Haswell, with remarkable nerve, faced his end unflinchingly. It was wonderful to see him sitting there, unafraid, with his arm three times its natural size at the shoulder where the last bandage of Mitchell had been fastened.

"I reckon I'll last about an hour longer," he finally said. "It's—no—use." His strength was leaving him, and he spoke haltingly, in hardly more than a whisper.

They gave him more whisky, and waited. Then Williams took down his last words in reference to his family affairs, and Haswell laid himself down on a transom. Two hours later he was stone dead.

That was a beginning that would have shaken the nerve of many men. Mitchell had his partner sewn up in canvas, and they buried him far out at sea, rowing off in the small boat.
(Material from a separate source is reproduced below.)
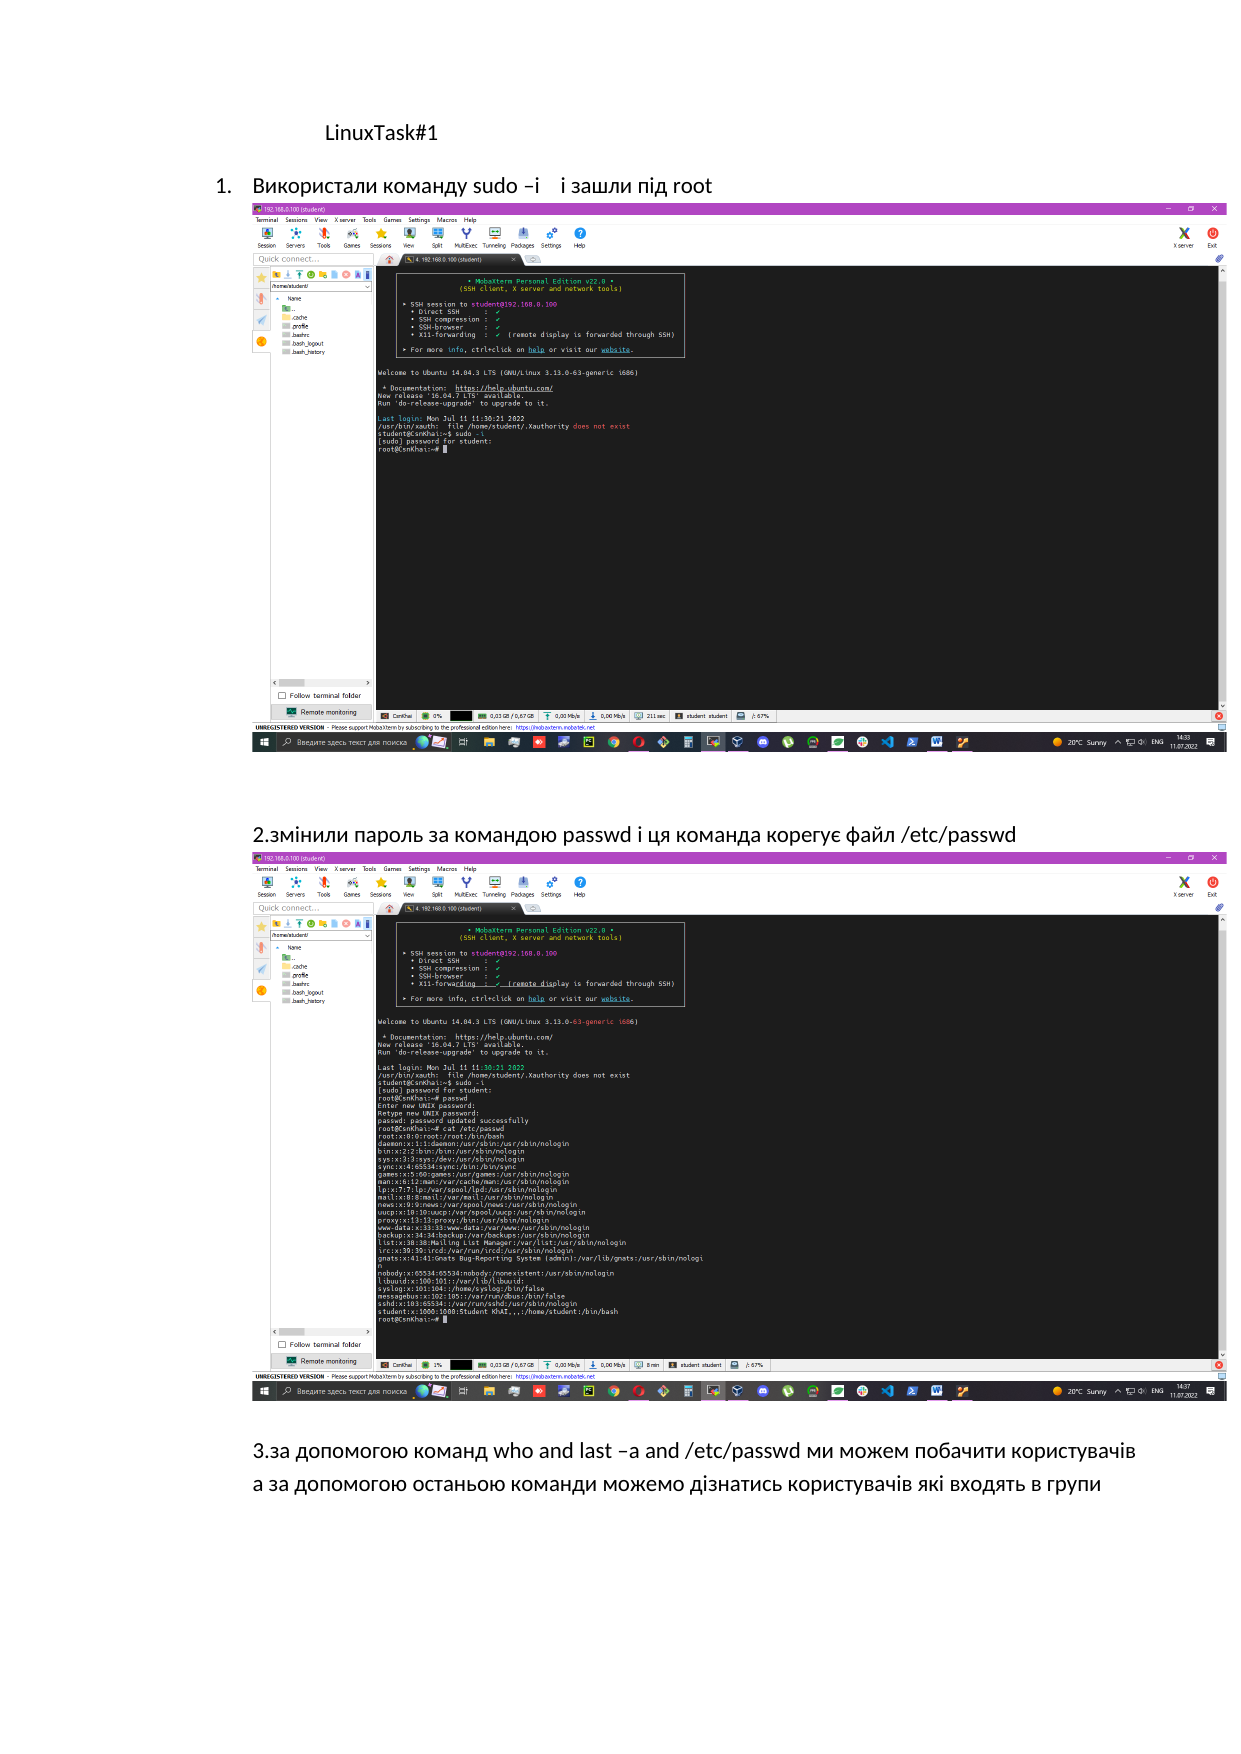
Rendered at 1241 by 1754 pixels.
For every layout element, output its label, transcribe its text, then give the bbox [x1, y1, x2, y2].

The next day Williams started down. He found the location of the strong room, and was careful to wear heavy gloves while working. Then he placed the charge.

The crack that followed was not loud—deep down as it was. A storm of bubbles arose to the surface, and the sea lifted a few inches just over the place where the gelatine exploded. Then Mitchell prepared to go down and examine the result.

The oily sea heaved and sank with the long swell, and there was nothing to indicate that there would be any trouble. Nothing could move the wreck. Mitchell went under at eleven that morning, and, after he had been down half an hour, Williams signaled him. He received no answer. With some anxiety, the big man started to haul line, when, to the horror of all, the two lines—hose and life line—came in easily without anything at their end.

The hose showed a clean cut well down near the helmet, and the life line showed a ragged cut or break which stranded it out a full foot. Mitchell was left below, cut off from us as clean as if he had been left upon the moon.

Williams strove with all haste to get into another suit, but it was a good ten minutes before he did so. He went down with a man of his outfit holding line for him, and came back in ten minutes with a white face and staring eyes.

"Whole side of the room fell on him," he said; "cut his hose and—and left him there. Give me a line, I'll get him out."